Il limite è nell’aumento delle indennità tra i comuni e le varie fasce di popolazione.

L’indennità aumenta nei comuni con popolazione fino a 50mila abitanti in modo modesto rispetto al carico di lavoro che è ugualmente importante. In fase di discussione in Parlamento le percentuali di incremento dovrebbero essere rimodulate a favori dei comuni con meno abitanti.

Da ultimo vorrei sottolineare che in Italia va affrontato in modo serio anche il finanziamento ai partiti. Attualmente è previsto solo il 2 per mille da parte dei contribuenti su base volontaria. In molti Paesi Europei i partiti hanno anche finanziamenti diretti dallo stato. Germania, Francia e Spagna solo per citare i paesi più importanti. Anche in Italia occorre riaprire questo dibattito partendo da un aspetto fondamentale.

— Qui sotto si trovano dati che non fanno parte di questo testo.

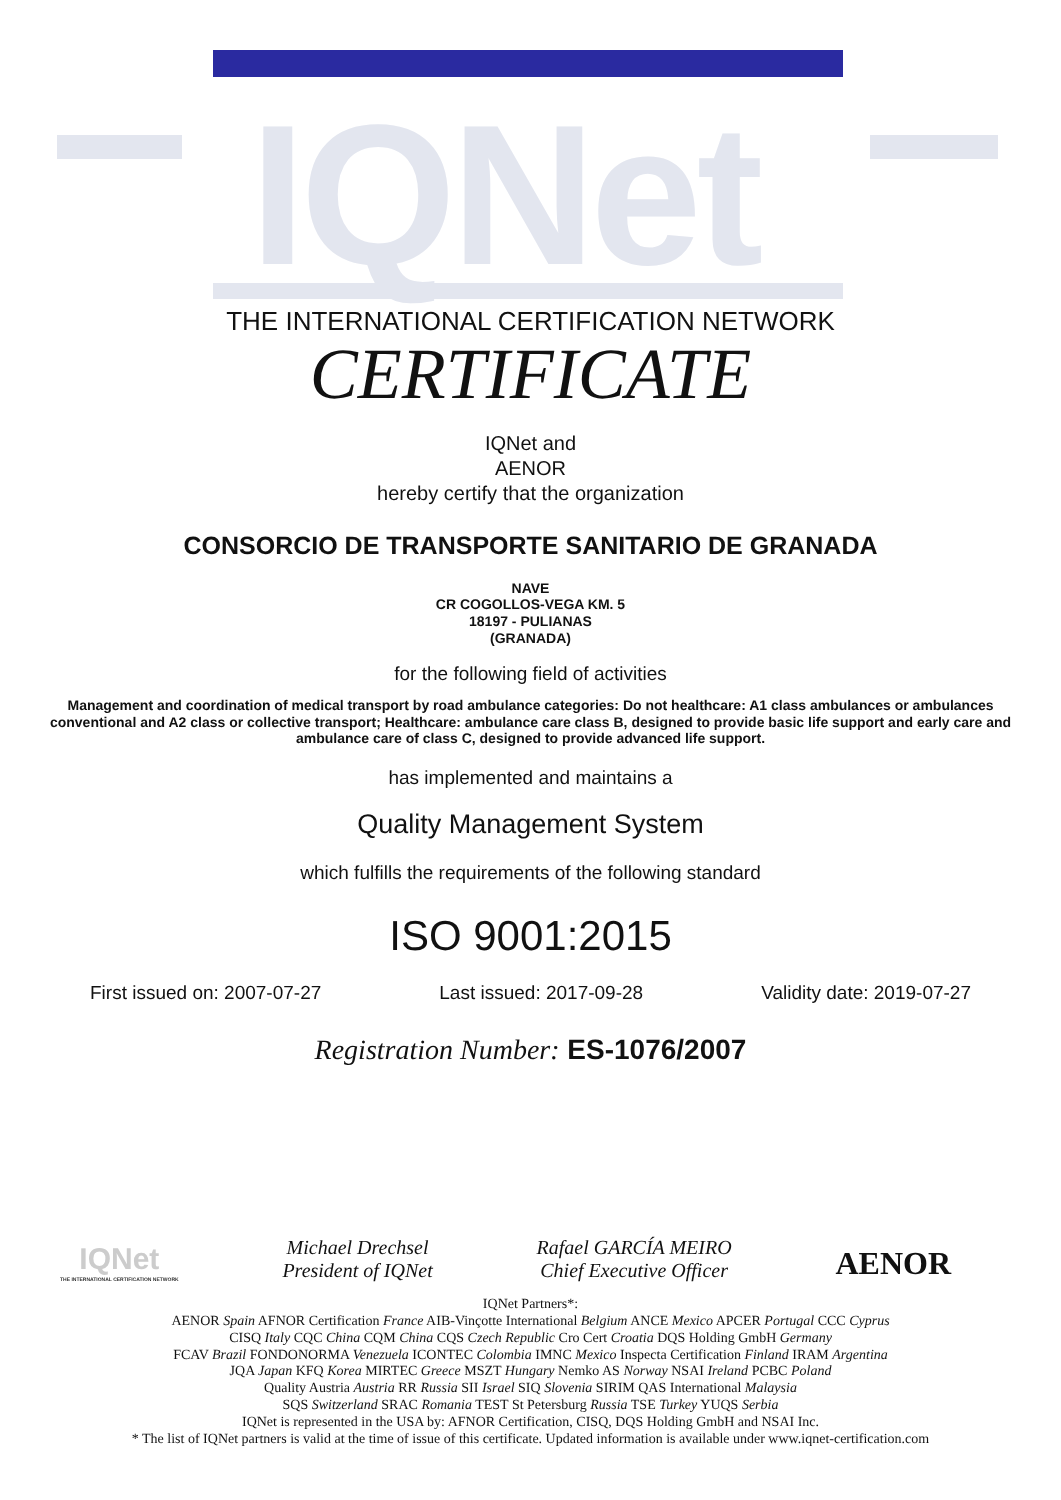IQNet
THE INTERNATIONAL CERTIFICATION NETWORK
CERTIFICATE
IQNet and
AENOR
hereby certify that the organization
CONSORCIO DE TRANSPORTE SANITARIO DE GRANADA
NAVE
CR COGOLLOS-VEGA KM. 5
18197 - PULIANAS
(GRANADA)
for the following field of activities
Management and coordination of medical transport by road ambulance categories: Do not healthcare: A1 class ambulances or ambulances conventional and A2 class or collective transport; Healthcare: ambulance care class B, designed to provide basic life support and early care and ambulance care of class C, designed to provide advanced life support.
has implemented and maintains a
Quality Management System
which fulfills the requirements of the following standard
ISO 9001:2015
First issued on: 2007-07-27 Last issued: 2017-09-28 Validity date: 2019-07-27
Registration Number: ES-1076/2007
IQNet
THE INTERNATIONAL CERTIFICATION NETWORK
Michael Drechsel
President of IQNet
Rafael GARCÍA MEIRO
Chief Executive Officer
AENOR
IQNet Partners*:
AENOR Spain AFNOR Certification France AIB-Vinçotte International Belgium ANCE Mexico APCER Portugal CCC Cyprus
CISQ Italy CQC China CQM China CQS Czech Republic Cro Cert Croatia DQS Holding GmbH Germany
FCAV Brazil FONDONORMA Venezuela ICONTEC Colombia IMNC Mexico Inspecta Certification Finland IRAM Argentina
JQA Japan KFQ Korea MIRTEC Greece MSZT Hungary Nemko AS Norway NSAI Ireland PCBC Poland
Quality Austria Austria RR Russia SII Israel SIQ Slovenia SIRIM QAS International Malaysia
SQS Switzerland SRAC Romania TEST St Petersburg Russia TSE Turkey YUQS Serbia
IQNet is represented in the USA by: AFNOR Certification, CISQ, DQS Holding GmbH and NSAI Inc.
* The list of IQNet partners is valid at the time of issue of this certificate. Updated information is available under www.iqnet-certification.com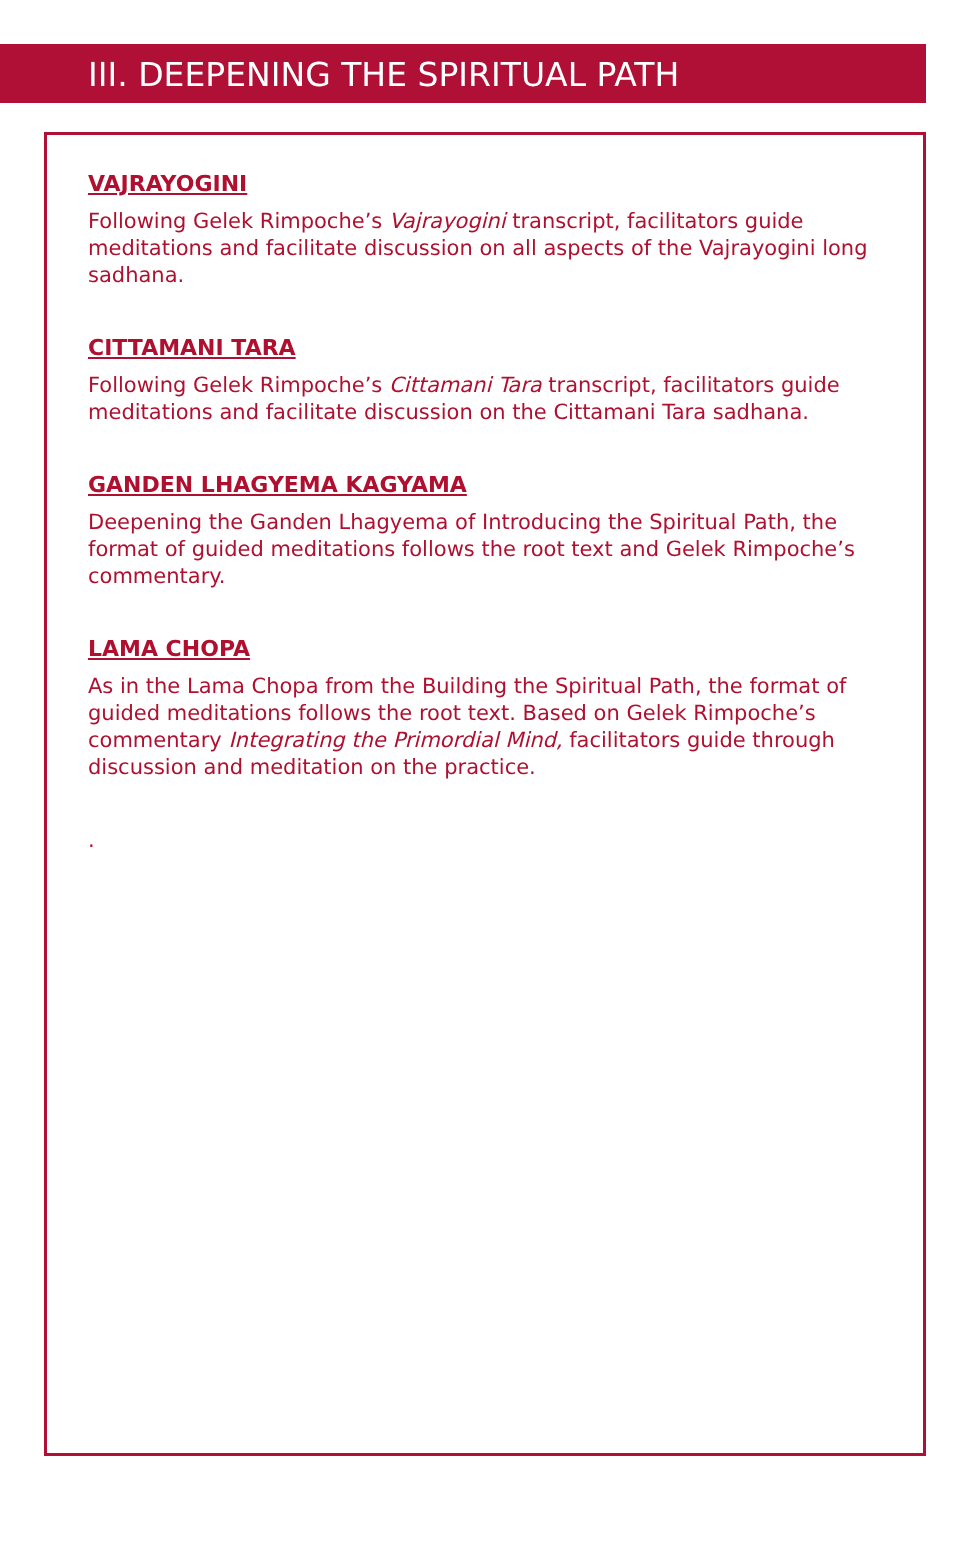III. DEEPENING THE SPIRITUAL PATH
VAJRAYOGINI
Following Gelek Rimpoche’s Vajrayogini transcript, facilitators guide meditations and facilitate discussion on all aspects of the Vajrayogini long sadhana.
CITTAMANI TARA
Following Gelek Rimpoche’s Cittamani Tara transcript, facilitators guide meditations and facilitate discussion on the Cittamani Tara sadhana.
GANDEN LHAGYEMA KAGYAMA
Deepening the Ganden Lhagyema of Introducing the Spiritual Path, the format of guided meditations follows the root text and Gelek Rimpoche’s commentary.
LAMA CHOPA
As in the Lama Chopa from the Building the Spiritual Path, the format of guided meditations follows the root text. Based on Gelek Rimpoche’s commentary Integrating the Primordial Mind, facilitators guide through discussion and meditation on the practice.
.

La politica va finanziata, non solo per permettere l’applicazione del principio della partecipazione dell’intera comunità allo svolgimento della vita politica, ma anche per assicurare l’indipendenza della stessa classe politica dal potere di soggetti o categorie capaci di orientare l’attività dei partiti attraverso un’influenza di natura finanziaria. In alcuni realtà, come gli Usa, è la normalità. E’ una pratica che condiziona troppo la politica con tutto quello che comporta. Si pensi solo alle lobby delle armi e quanto incide nel evitare leggi che riducano l’uso delle armi.

La selezione del ceto dirigente e la partecipazione dei cittadini comportano costi in sedi, strutture, strumenti di informazione: la società deve essere pervasa da canali di intermediazione tra chi esercita il potere e chi dovrebbe controllare e partecipare, sia pure indirettamente. La democrazia ha un costo e la società deve risponderne, se non vogliamo che si giustifichino rovinose commistioni tra politica, banche, affari. Controllo rigoroso sulle spese, ma finanziamento pubblico a quegli organismi che consentono l’informazione, il dibattito e la partecipazione dei cittadini

Giusto, sbagliato? Il dibattito va aperto, sbagliato sarebbe fare finta di nulla. Il periodo della riduzione dei costi della politica ha fatto danni enormi. L’abolizione delle province (sono ancora esistenti con sempre maggiori funzioni), l’abolizione dei quartieri, non hanno prodotto maggiore efficienza.

La politica deve riprendere il suo ruolo per ridurre anche la distanza sempre più crescente con i cittadini come si vede dall’astensione alle ultime elezioni.